Exercise.
Transcribe the passage of the text on combining search and network advertising from "So if you combine" to "on their own.".

Mollie Spilman, Advertising.com’s Chief Sales and Marketing Officer interestingly suggested a holistic media approach in her iMediaConnect article, Search and Networks: Better Together. She urges an advertiser to combine search and network advertising together to create a more powerful, cohesive campaign. Her position is that with the rising costs of search (see my post Banners vs. Search), banner advertising can be a good offset to balance the investment. But her really convincing argument was found in the following statement:
“…while search is limited to generic text listings, behavioral targeting enables you to follow up with a more compelling sales message, using ads that are tailored to the user’s online activity. Rather than simply hoping that the consumer will return to your site after researching or comparing prices across the net, you can take action– serving up your most powerful message or promotion all across the network.”
So if you combine BT with search you can tag someone the first time they come through from search and then target them in the future based on that search. Provided that you are strategic enough to couple both the cost of the search and the cost of the BT back to the eventual sale, measuring the CPA accordingly, you may find the approach to be more effective than just one or the other on their own.

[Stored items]
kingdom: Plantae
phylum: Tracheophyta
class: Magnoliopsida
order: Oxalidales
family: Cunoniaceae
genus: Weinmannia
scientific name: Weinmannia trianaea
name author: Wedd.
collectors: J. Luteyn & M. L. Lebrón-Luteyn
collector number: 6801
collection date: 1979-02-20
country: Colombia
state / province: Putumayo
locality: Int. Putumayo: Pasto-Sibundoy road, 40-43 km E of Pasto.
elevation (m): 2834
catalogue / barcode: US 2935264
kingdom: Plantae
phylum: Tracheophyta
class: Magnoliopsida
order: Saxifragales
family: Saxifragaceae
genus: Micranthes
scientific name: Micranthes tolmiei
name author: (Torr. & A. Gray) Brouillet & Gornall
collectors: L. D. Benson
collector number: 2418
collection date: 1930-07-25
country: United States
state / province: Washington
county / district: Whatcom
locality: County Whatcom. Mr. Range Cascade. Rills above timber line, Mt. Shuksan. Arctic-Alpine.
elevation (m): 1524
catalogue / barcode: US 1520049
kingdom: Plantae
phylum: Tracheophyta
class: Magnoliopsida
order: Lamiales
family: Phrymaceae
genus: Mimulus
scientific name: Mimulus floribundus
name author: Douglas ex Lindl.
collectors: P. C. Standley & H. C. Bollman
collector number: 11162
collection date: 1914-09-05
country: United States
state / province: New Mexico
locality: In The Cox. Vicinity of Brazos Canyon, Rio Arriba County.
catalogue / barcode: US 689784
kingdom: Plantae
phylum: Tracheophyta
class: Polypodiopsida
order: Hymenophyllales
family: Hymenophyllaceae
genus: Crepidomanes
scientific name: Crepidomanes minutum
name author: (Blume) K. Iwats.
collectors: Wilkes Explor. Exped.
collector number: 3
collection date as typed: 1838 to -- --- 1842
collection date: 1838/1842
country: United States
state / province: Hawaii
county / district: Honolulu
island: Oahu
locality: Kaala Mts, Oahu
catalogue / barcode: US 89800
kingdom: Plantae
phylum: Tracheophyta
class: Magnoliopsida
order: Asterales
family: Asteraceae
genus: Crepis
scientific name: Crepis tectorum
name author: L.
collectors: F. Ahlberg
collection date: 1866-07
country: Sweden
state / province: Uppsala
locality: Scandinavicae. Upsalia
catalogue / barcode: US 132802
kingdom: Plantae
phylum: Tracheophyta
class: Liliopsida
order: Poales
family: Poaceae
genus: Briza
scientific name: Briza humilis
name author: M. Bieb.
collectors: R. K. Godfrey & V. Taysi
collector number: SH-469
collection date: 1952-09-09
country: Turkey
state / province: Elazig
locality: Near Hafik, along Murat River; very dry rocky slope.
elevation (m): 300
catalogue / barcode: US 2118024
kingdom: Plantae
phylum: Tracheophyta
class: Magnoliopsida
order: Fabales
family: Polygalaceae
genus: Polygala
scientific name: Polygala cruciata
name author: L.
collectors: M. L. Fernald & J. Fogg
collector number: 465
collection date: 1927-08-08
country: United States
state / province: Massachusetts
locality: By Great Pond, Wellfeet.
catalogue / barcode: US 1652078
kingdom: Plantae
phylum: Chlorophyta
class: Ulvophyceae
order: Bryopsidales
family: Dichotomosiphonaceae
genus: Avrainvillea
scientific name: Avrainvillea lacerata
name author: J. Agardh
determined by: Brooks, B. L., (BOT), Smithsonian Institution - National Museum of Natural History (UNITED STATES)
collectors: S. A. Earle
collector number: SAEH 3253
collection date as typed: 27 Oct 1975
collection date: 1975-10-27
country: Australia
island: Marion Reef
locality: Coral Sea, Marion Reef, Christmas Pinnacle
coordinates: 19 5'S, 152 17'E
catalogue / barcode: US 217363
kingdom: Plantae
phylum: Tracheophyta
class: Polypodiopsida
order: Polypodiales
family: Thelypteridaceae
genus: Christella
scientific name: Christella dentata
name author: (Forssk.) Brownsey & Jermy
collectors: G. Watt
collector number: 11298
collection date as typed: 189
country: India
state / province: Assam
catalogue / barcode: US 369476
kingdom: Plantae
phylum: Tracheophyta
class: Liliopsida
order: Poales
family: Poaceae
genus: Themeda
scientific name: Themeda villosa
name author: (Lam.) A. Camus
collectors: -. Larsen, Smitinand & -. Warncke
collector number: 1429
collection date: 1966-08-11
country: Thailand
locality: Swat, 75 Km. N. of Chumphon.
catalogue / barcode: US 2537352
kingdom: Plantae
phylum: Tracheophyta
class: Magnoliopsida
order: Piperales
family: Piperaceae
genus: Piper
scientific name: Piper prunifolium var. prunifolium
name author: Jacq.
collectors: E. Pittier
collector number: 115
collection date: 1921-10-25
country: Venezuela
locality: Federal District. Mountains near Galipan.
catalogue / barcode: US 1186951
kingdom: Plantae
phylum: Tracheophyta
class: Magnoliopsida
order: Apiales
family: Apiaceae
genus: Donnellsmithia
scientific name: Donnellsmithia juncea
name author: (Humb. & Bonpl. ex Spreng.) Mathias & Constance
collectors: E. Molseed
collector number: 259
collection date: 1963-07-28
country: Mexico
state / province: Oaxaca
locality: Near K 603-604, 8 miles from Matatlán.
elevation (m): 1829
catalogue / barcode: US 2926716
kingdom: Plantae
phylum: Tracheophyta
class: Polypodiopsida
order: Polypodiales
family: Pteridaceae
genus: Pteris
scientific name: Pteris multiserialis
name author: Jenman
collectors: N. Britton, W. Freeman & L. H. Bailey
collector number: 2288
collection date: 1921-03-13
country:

Result below.
So if you combine BT with search you can tag someone the first time they come through from search and then target them in the future based on that search. Provided that you are strategic enough to couple both the cost of the search and the cost of the BT back to the eventual sale, measuring the CPA accordingly, you may find the approach to be more effective than just one or the other on their own.